Perhaps the most damning trait boy moms hold is their incestuous obsession with their sons, with phrases like “No woman will ever be good enough” or “I was his first love” running rampant on TikTok. The constant rhetoric of no woman being “good enough” for a man leads to a loss of emotional maturity later on, where men believe they don’t need to accomplish the same feats as women because they are intrinsically better.
More concerningly, the sexual undertones that follow discussions of a 5-year-old’s first love or his future relationships highlight the over-sexualization of children, even though it’s painted in a doting, motherly light. No one, especially not parents, should describe “sharing” their child with another female — to place gender standards and adult themes onto young, unconsenting children is repulsive.
When it comes to toxicity within a family environment, we often choose to study the stereotypical signals. However, it’s vital to recognize and call out toxicity in different forms, even if it’s lovingly painted as benevolent and maternal. At MVHS, as we take a deeper look at our own family dynamics and the way they operate, it’s crucial to look at the implicit consequences of certain relationships or ideas that family members often perpetuate.
Gender parenting in such a way that excludes daughters and exploits sons is a tired trope that leaves children unprepared for the real world and creates unproductive members of society.

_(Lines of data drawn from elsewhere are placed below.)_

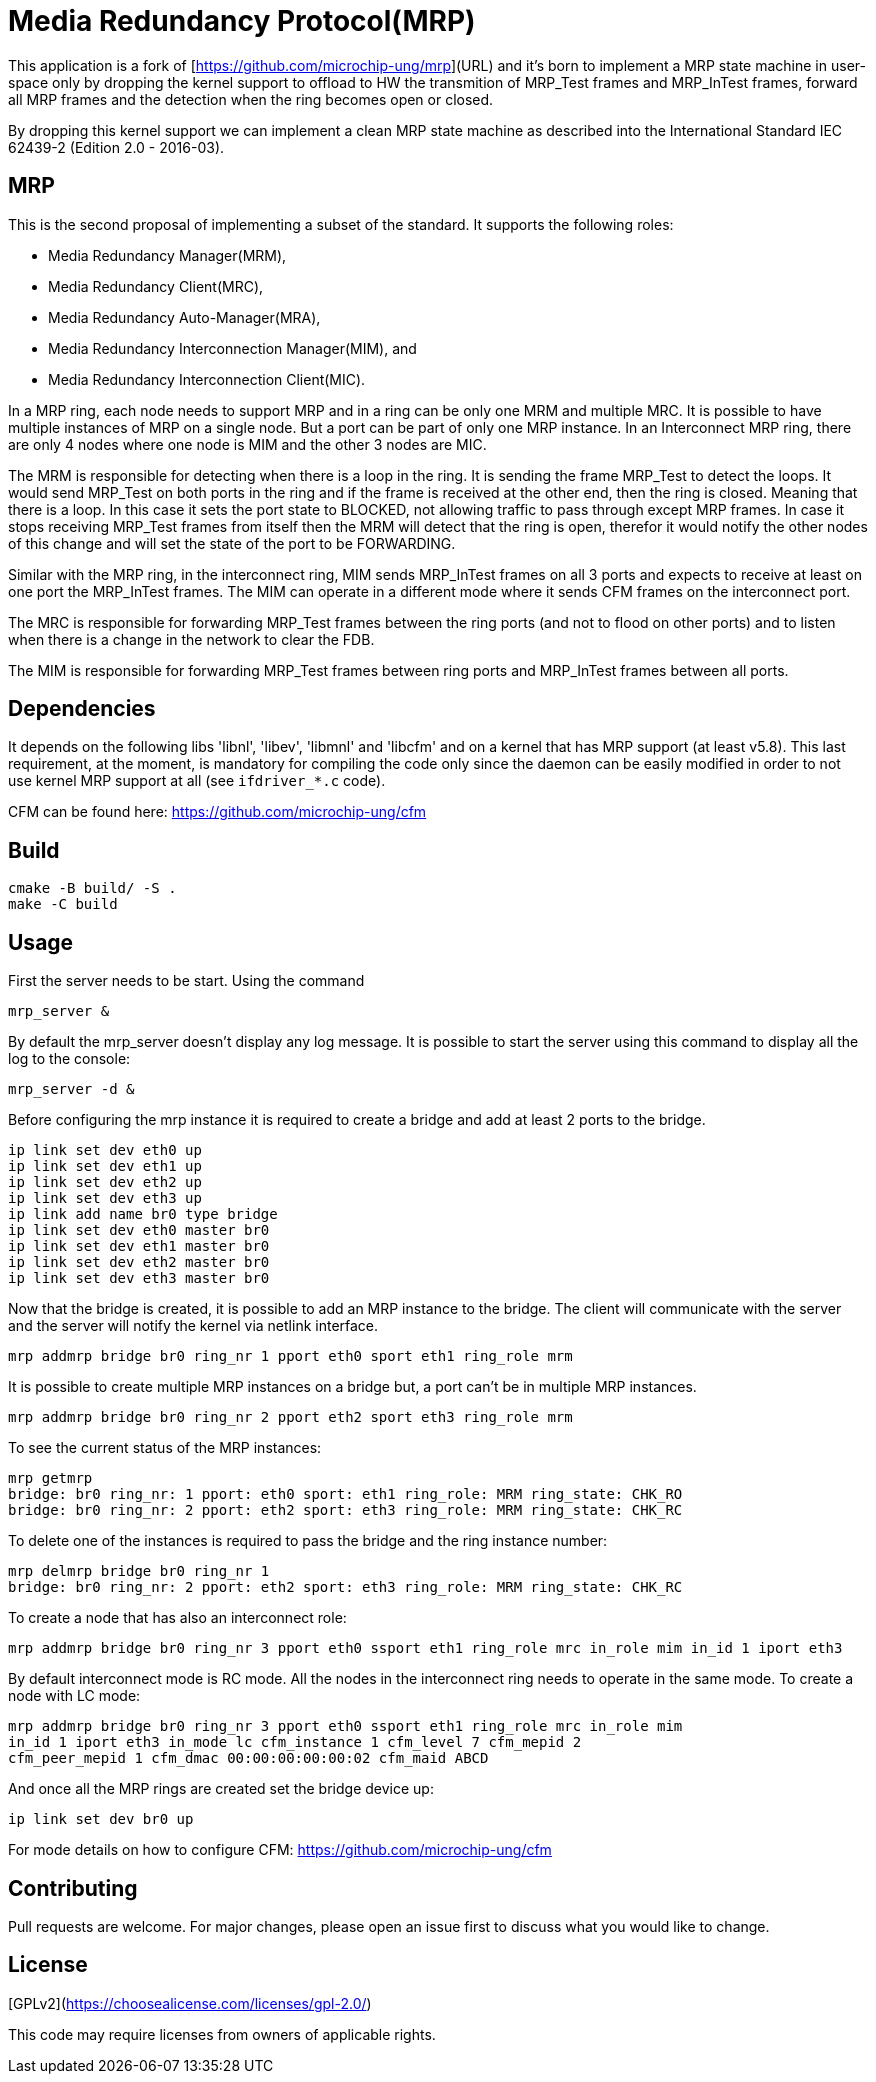# Media Redundancy Protocol(MRP)

This application is a fork of [https://github.com/microchip-ung/mrp](URL) and it's born to implement a MRP state machine in user-space only by dropping the kernel support to offload to HW the transmition of MRP_Test frames and MRP_InTest frames, forward all MRP frames and the detection when the ring becomes open or closed.

By dropping this kernel support we can implement a clean MRP state machine as described into the International Standard IEC 62439-2 (Edition 2.0 - 2016-03).

## MRP

This is the second proposal of implementing a subset of the standard. It supports the following roles:

  * Media Redundancy Manager(MRM),
  * Media Redundancy Client(MRC),
  * Media Redundancy Auto-Manager(MRA),
  * Media Redundancy Interconnection Manager(MIM), and
  * Media Redundancy Interconnection Client(MIC).

In a MRP ring, each node needs to support MRP and in a ring can be only one MRM
and multiple MRC. It is possible to have multiple instances of MRP on a single
node. But a port can be part of only one MRP instance. In an Interconnect MRP
ring, there are only 4 nodes where one node is MIM and the other 3 nodes are
MIC.

The MRM is responsible for detecting when there is a loop in the ring. It is
sending the frame MRP_Test to detect the loops. It would send MRP_Test on both
ports in the ring and if the frame is received at the other end, then the ring
is closed. Meaning that there is a loop. In this case it sets the port state to
BLOCKED, not allowing traffic to pass through except MRP frames. In case it
stops receiving MRP_Test frames from itself then the MRM will detect that the
ring is open, therefor it would notify the other nodes of this change and will
set the state of the port to be FORWARDING.

Similar with the MRP ring, in the interconnect ring, MIM sends MRP_InTest frames
on all 3 ports and expects to receive at least on one port the MRP_InTest
frames. The MIM can operate in a different mode where it sends CFM frames on the
interconnect port.

The MRC is responsible for forwarding MRP_Test frames between the ring ports
(and not to flood on other ports) and to listen when there is a change in the
network to clear the FDB.

The MIM is responsible for forwarding MRP_Test frames between ring ports and
MRP_InTest frames between all ports.

## Dependencies

It depends on the following libs 'libnl', 'libev', 'libmnl' and
'libcfm' and on a kernel that has MRP support (at least v5.8). This last
requirement, at the moment, is mandatory for compiling the code only since the
daemon can be easily modified in order to not use kernel MRP support at all (see `ifdriver_*.c` code).

CFM can be found here: https://github.com/microchip-ung/cfm

## Build

```bash
cmake -B build/ -S .
make -C build
```

## Usage

First the server needs to be start. Using the command

```bash
mrp_server &
```

By default the mrp_server doesn't display any log message. It is possible to
start the server using this command to display all the log to the console:

```bash
mrp_server -d &
```

Before configuring the mrp instance it is required to create a bridge and add at
least 2 ports to the bridge.

```bash
ip link set dev eth0 up
ip link set dev eth1 up
ip link set dev eth2 up
ip link set dev eth3 up
ip link add name br0 type bridge
ip link set dev eth0 master br0
ip link set dev eth1 master br0
ip link set dev eth2 master br0
ip link set dev eth3 master br0
```
Now that the bridge is created, it is possible to add an MRP instance to the
bridge. The client will communicate with the server and the server will notify
the kernel via netlink interface.

```bash
mrp addmrp bridge br0 ring_nr 1 pport eth0 sport eth1 ring_role mrm
```

It is possible to create multiple MRP instances on a bridge but, a port can't be
in multiple MRP instances.

```bash
mrp addmrp bridge br0 ring_nr 2 pport eth2 sport eth3 ring_role mrm
```
To see the current status of the MRP instances:

```bash
mrp getmrp
bridge: br0 ring_nr: 1 pport: eth0 sport: eth1 ring_role: MRM ring_state: CHK_RO
bridge: br0 ring_nr: 2 pport: eth2 sport: eth3 ring_role: MRM ring_state: CHK_RC
```

To delete one of the instances is required to pass the bridge and the ring
instance number:
```bash
mrp delmrp bridge br0 ring_nr 1
bridge: br0 ring_nr: 2 pport: eth2 sport: eth3 ring_role: MRM ring_state: CHK_RC
```

To create a node that has also an interconnect role:
```bash
mrp addmrp bridge br0 ring_nr 3 pport eth0 ssport eth1 ring_role mrc in_role mim in_id 1 iport eth3
```

By default interconnect mode is RC mode. All the nodes in the interconnect ring
needs to operate in the same mode. To create a node with LC mode:
```bash
mrp addmrp bridge br0 ring_nr 3 pport eth0 ssport eth1 ring_role mrc in_role mim
in_id 1 iport eth3 in_mode lc cfm_instance 1 cfm_level 7 cfm_mepid 2
cfm_peer_mepid 1 cfm_dmac 00:00:00:00:00:02 cfm_maid ABCD
```

And once all the MRP rings are created set the bridge device up:
```bash
ip link set dev br0 up
```

For mode details on how to configure CFM:
https://github.com/microchip-ung/cfm

## Contributing
Pull requests are welcome. For major changes, please open an issue first to
discuss what you would like to change.

## License
[GPLv2](https://choosealicense.com/licenses/gpl-2.0/)

This code may require licenses from owners of applicable rights.
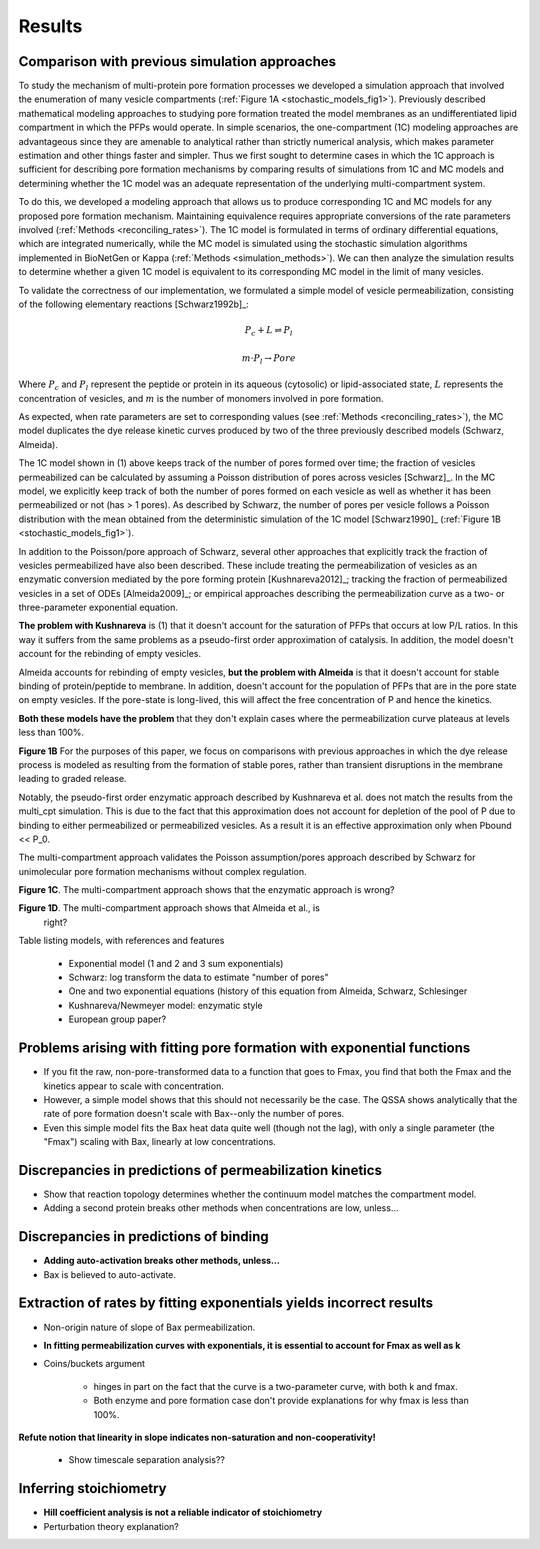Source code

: Results
=======

Comparison with previous simulation approaches
----------------------------------------------

To study the mechanism of multi-protein pore formation processes we developed a
simulation approach that involved the enumeration of many vesicle compartments
(:ref:`Figure 1A <stochastic_models_fig1>`). Previously described mathematical
modeling approaches to studying pore formation treated the model membranes as
an undifferentiated lipid compartment in which the PFPs would operate. In
simple scenarios, the one-compartment (1C) modeling approaches are advantageous
since they are amenable to analytical rather than strictly numerical analysis,
which makes parameter estimation and other things faster and simpler. Thus we
first sought to determine cases in which the 1C approach is sufficient for
describing pore formation mechanisms by comparing results of simulations from
1C and MC models and determining whether the 1C model was an adequate
representation of the underlying multi-compartment system.

To do this, we developed a modeling approach that allows us to produce
corresponding 1C and MC models for any proposed pore formation mechanism.
Maintaining equivalence requires appropriate conversions of the rate parameters
involved (:ref:`Methods <reconciling_rates>`). The 1C model is formulated
in terms of ordinary differential equations, which are integrated numerically,
while the MC model is simulated using the stochastic simulation algorithms
implemented in BioNetGen or Kappa (:ref:`Methods <simulation_methods>`). We
can then analyze the simulation results to determine whether a given 1C model
is equivalent to its corresponding MC model in the limit of many vesicles.

To validate the correctness of our implementation, we formulated a simple
model of vesicle permeabilization, consisting of the following
elementary reactions [Schwarz1992b]_:

.. math::

    P_c + L \rightleftharpoons P_l

.. math::

    m \cdot P_l \rightarrow Pore

Where :math:`P_c` and :math:`P_l` represent the peptide or protein in its
aqueous (cytosolic) or lipid-associated state, :math:`L` represents the
concentration of vesicles, and :math:`m` is the number of monomers involved
in pore formation.

As expected, when rate parameters are set to corresponding values (see
:ref:`Methods <reconciling_rates>`), the MC model duplicates the dye release
kinetic curves produced by two of the three previously described models
(Schwarz, Almeida).

The 1C model shown in (1) above keeps track of the number of pores formed over
time; the fraction of vesicles permeabilized can be calculated by assuming a
Poisson distribution of pores across vesicles [Schwarz]_. In the MC model, we
explicitly keep track of both the number of pores formed on each vesicle as
well as whether it has been permeabilized or not (has > 1 pores). As described
by Schwarz, the number of pores per vesicle follows a Poisson distribution with
the mean obtained from the deterministic simulation of the 1C model
[Schwarz1990]_ (:ref:`Figure 1B <stochastic_models_fig1>`).

In addition to the Poisson/pore approach of Schwarz, several other approaches
that explicitly track the fraction of vesicles permeabilized have also been
described. These include treating the permeabilization of vesicles as an
enzymatic conversion mediated by the pore forming protein [Kushnareva2012]_;
tracking the fraction of permeabilized vesicles in a set of ODEs
[Almeida2009]_; or empirical approaches describing the permeabilization curve
as a two- or three-parameter exponential equation. 

**The problem with Kushnareva** is (1) that it doesn't account for the
saturation of PFPs that occurs at low P/L ratios. In this way it suffers from
the same problems as a pseudo-first order approximation of catalysis. In
addition, the model doesn't account for the rebinding of empty vesicles.

Almeida accounts for rebinding of empty vesicles, **but the problem with
Almeida** is that it doesn't account for stable binding of protein/peptide to
membrane.  In addition, doesn't account for the population of PFPs that are in
the pore state on empty vesicles. If the pore-state is long-lived, this will
affect the free concentration of P and hence the kinetics.

**Both these models have the problem** that they don't explain cases where the
permeabilization curve plateaus at levels less than 100%.

**Figure 1B** For the purposes of this paper, we focus on comparisons with
previous approaches in which the dye release process is modeled as resulting
from the formation of stable pores, rather than transient disruptions in the membrane leading to graded release.

Notably, the pseudo-first order enzymatic approach described by Kushnareva et
al. does not match the results from the multi_cpt simulation. This is due to
the fact that this approximation does not account for depletion of the pool of
P due to binding to either permeabilized or permeabilized vesicles. As a result
it is an effective approximation only when Pbound << P_0.

The multi-compartment approach validates the Poisson assumption/pores approach
described by Schwarz for unimolecular pore formation mechanisms without complex
regulation.

**Figure 1C**. The multi-compartment approach shows that the enzymatic approach
is wrong?

**Figure 1D**. The multi-compartment approach shows that Almeida et al., is
  right?

Table listing models, with references and features

    - Exponential model (1 and 2 and 3 sum exponentials)

    - Schwarz: log transform the data to estimate "number of pores"

    - One and two exponential equations (history of this equation from Almeida,
      Schwarz, Schlesinger

    - Kushnareva/Newmeyer model: enzymatic style

    - European group paper?

Problems arising with fitting pore formation with exponential functions
-----------------------------------------------------------------------

* If you fit the raw, non-pore-transformed data to a function that goes to
  Fmax, you find that both the Fmax and the kinetics appear to scale with
  concentration.

* However, a simple model shows that this should not necessarily be the case.
  The QSSA shows analytically that the rate of pore formation doesn't scale with
  Bax--only the number of pores.

* Even this simple model fits the Bax heat data quite well (though not the
  lag), with only a single parameter (the "Fmax") scaling with Bax, linearly at
  low concentrations.

Discrepancies in predictions of permeabilization kinetics
---------------------------------------------------------

* Show that reaction topology determines whether the continuum model
  matches the compartment model.

* Adding a second protein breaks other methods when concentrations are
  low, unless...

Discrepancies in predictions of binding
---------------------------------------

* **Adding auto-activation breaks other methods, unless...**

* Bax is believed to auto-activate.


Extraction of rates by fitting exponentials yields incorrect results
--------------------------------------------------------------------

* Non-origin nature of slope of Bax permeabilization.

* **In fitting permeabilization curves with exponentials, it is essential to
  account for Fmax as well as k**

* Coins/buckets argument

    * hinges in part on the fact that the curve is a two-parameter curve, with
      both k and fmax.

    * Both enzyme and pore formation case don't provide explanations for why
      fmax is less than 100%.

**Refute notion that linearity in slope indicates non-saturation and
non-cooperativity!**

    - Show timescale separation analysis??

Inferring stoichiometry
-----------------------

* **Hill coefficient analysis is not a reliable indicator of stoichiometry**

* Perturbation theory explanation?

Boy moms’ treatment of girls leads to men being praised for the bare minimum — a “girl dad” (a father with daughters) doesn’t need to be celebrated for letting his daughter paint his nails or play dress up. He’s parenting. The same skills that girls are taught and expected to take on shouldn’t be the achievement of a lifetime for a man. Boy moms not only deny their son’s emotional maturity, but they also create a generation of entitled, pretentious boys.